If an element has an id, it's unique; using such a long XPath just to select a particular element is unnecessary; just select the last element with the id. Further, I see that you're occasionally selecting xyz[#id=''] - if you're trying to select elements without id attributes, you can do `xyz[not(#id)] instead.
Assuming your initial XPath is basically correct, it would suffice to do something like this:
//tbody[#id='tableid']/tr[7]/td[2]
However, using a specific row and column number like that is asking for trouble if ever anyhow changes details of the html. Also, it's atypical to have id's on tbody elements, perhaps the table element has the id?
Finally, you may be running into space-normalization issues. In xml, multiple consecutive spaces are often considered equivalent to a single space, and you're not accounting for that. In particular, if the xhtml is pretty-printed and contains a line-break in the middle of your sought-after text, it won't work.
//td[contains(normalize-space(text()),'my required text for verifying')]
Finally, text() explicitly selects
child text nodes - so the above xpath won't select elements where the text isn't the immediate child of td (e.g. <td><b>my required text for verifying</b></td>) won't match. Perhaps you mean to look up the concatenated text vale of all descendents:
//td[contains(normalize-space(string(.)),'my required text for verifying')]
Finally, type conversion can be implicit in XPath, so string(.) can be replaced by . in the above, leading to the version:
//td[contains(normalize-space(.),'my required text for verifying')]

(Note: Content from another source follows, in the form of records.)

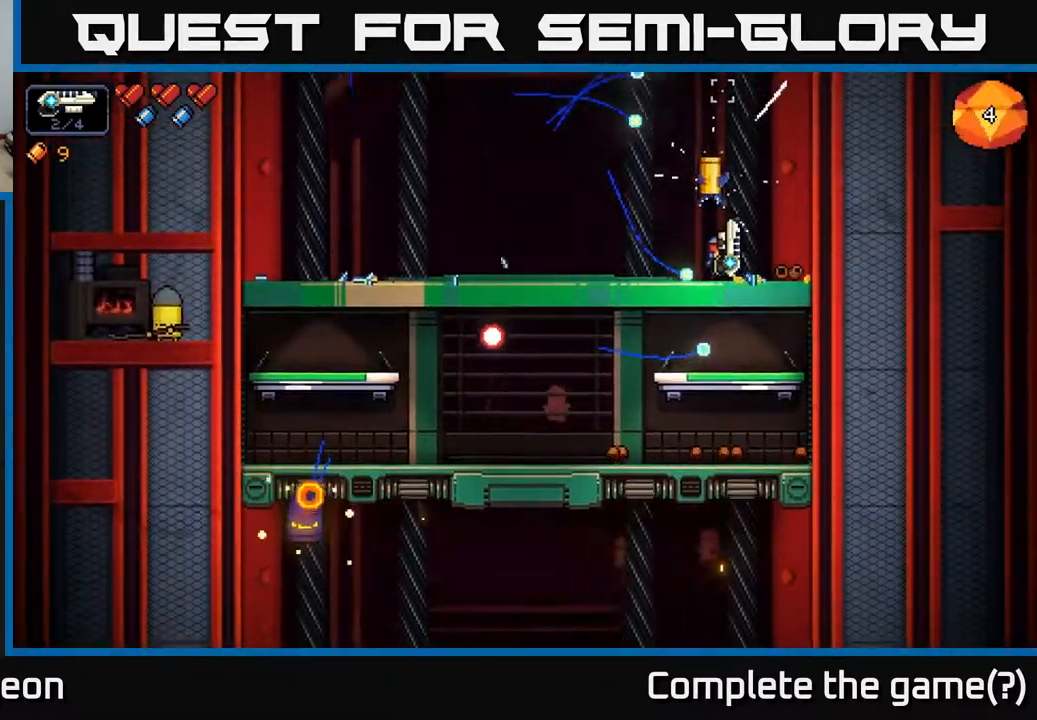
{"buttons": ["R2"], "left_stick": "center", "right_stick": "up", "events": []}
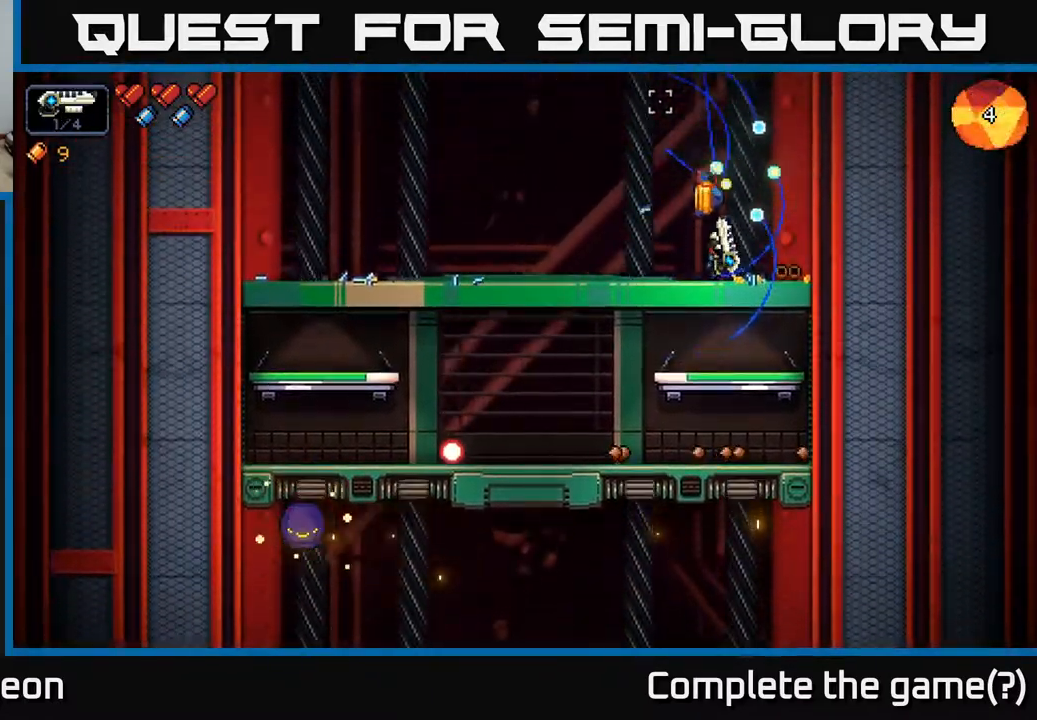
{"buttons": ["A", "R2"], "left_stick": "left", "right_stick": "up-left", "events": [[167, "right_stick", "up-left"], [200, "left_stick", "right"], [483, "A", "down"], [483, "left_stick", "left"]]}
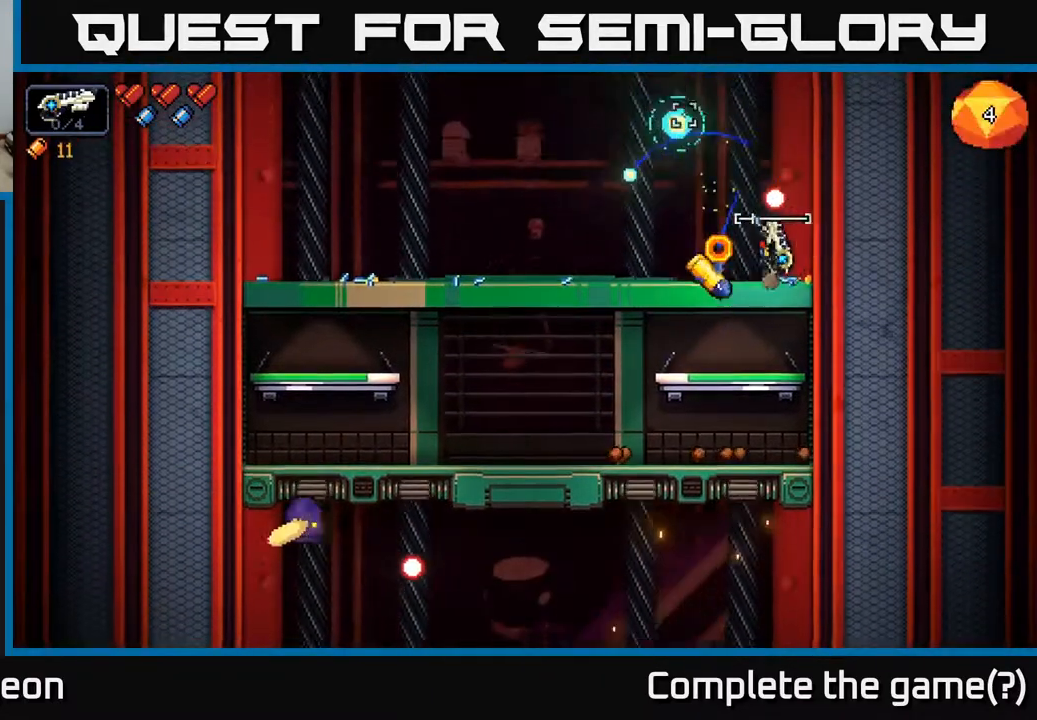
{"buttons": [], "left_stick": "left", "right_stick": "down-right", "events": [[100, "R2", "up"], [183, "right_stick", "left"], [317, "A", "up"], [367, "right_stick", "down"], [467, "right_stick", "down-right"]]}
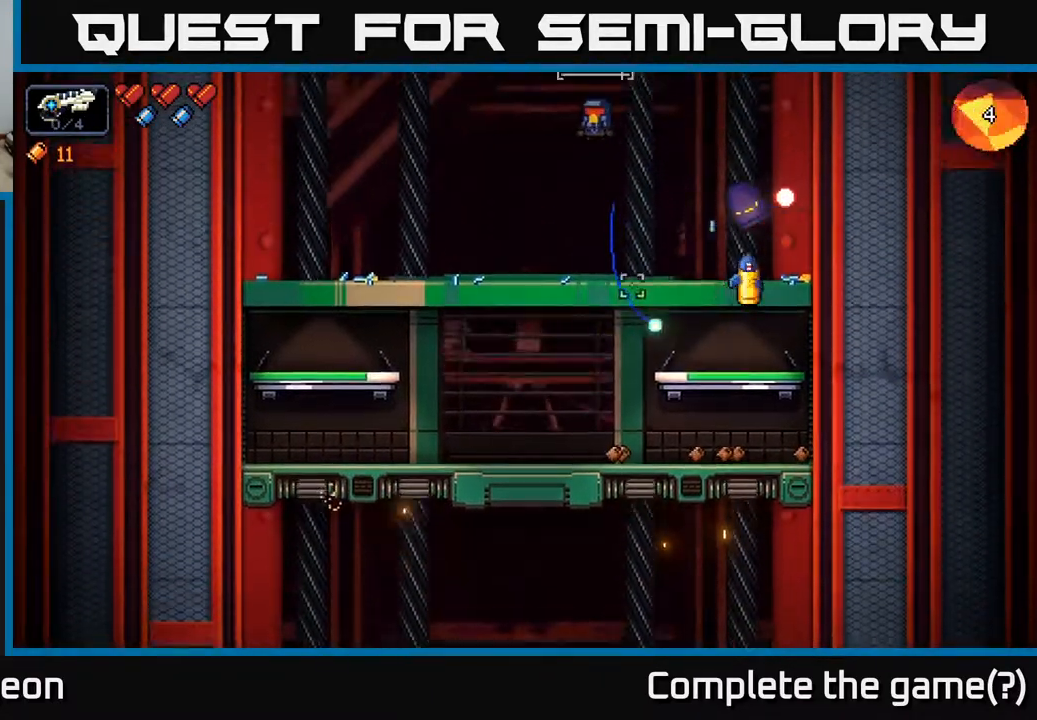
{"buttons": ["R2"], "left_stick": "left", "right_stick": "right", "events": [[133, "R2", "down"], [133, "right_stick", "right"], [167, "left_stick", "center"], [300, "left_stick", "left"]]}
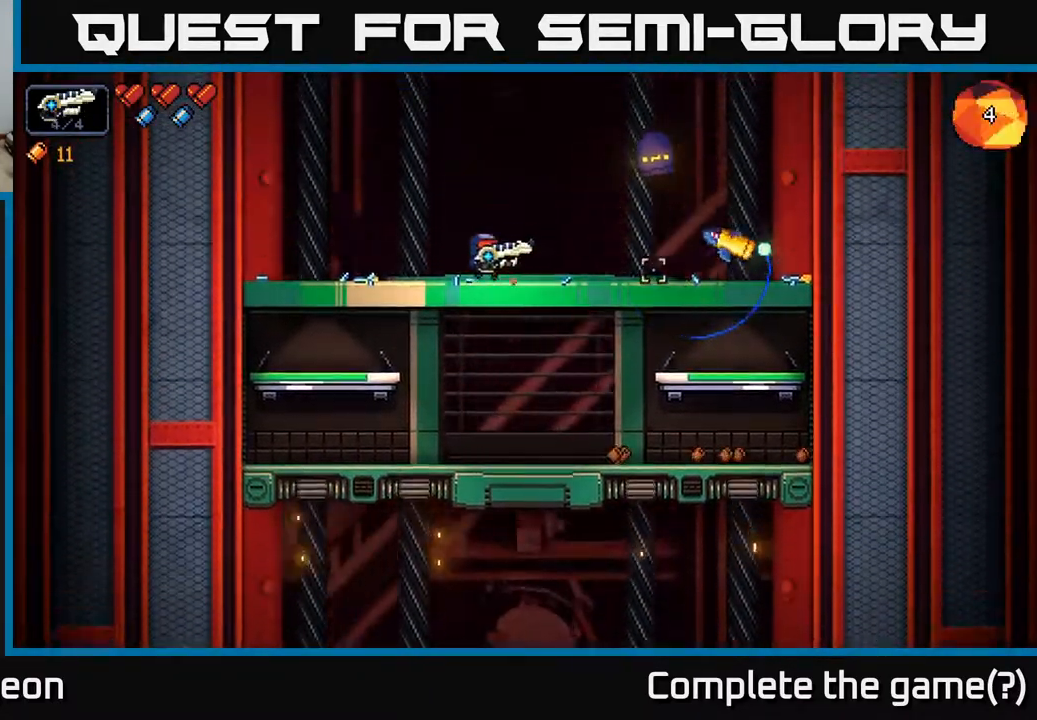
{"buttons": ["R2"], "left_stick": "center", "right_stick": "right", "events": [[17, "left_stick", "center"]]}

This may be slow on large documents since it needs to normalize the spaces and perform a string search for each td element. If you run into perf problems, try to be more specific about which td elements need to be inspected, or, if you don't care where the text occurs, try to reduce the number of "calls" to normalize-space by normalizing the entire doc in one go (e.g. via /*[contains(normalize-space(.),'my required text for verifying')]).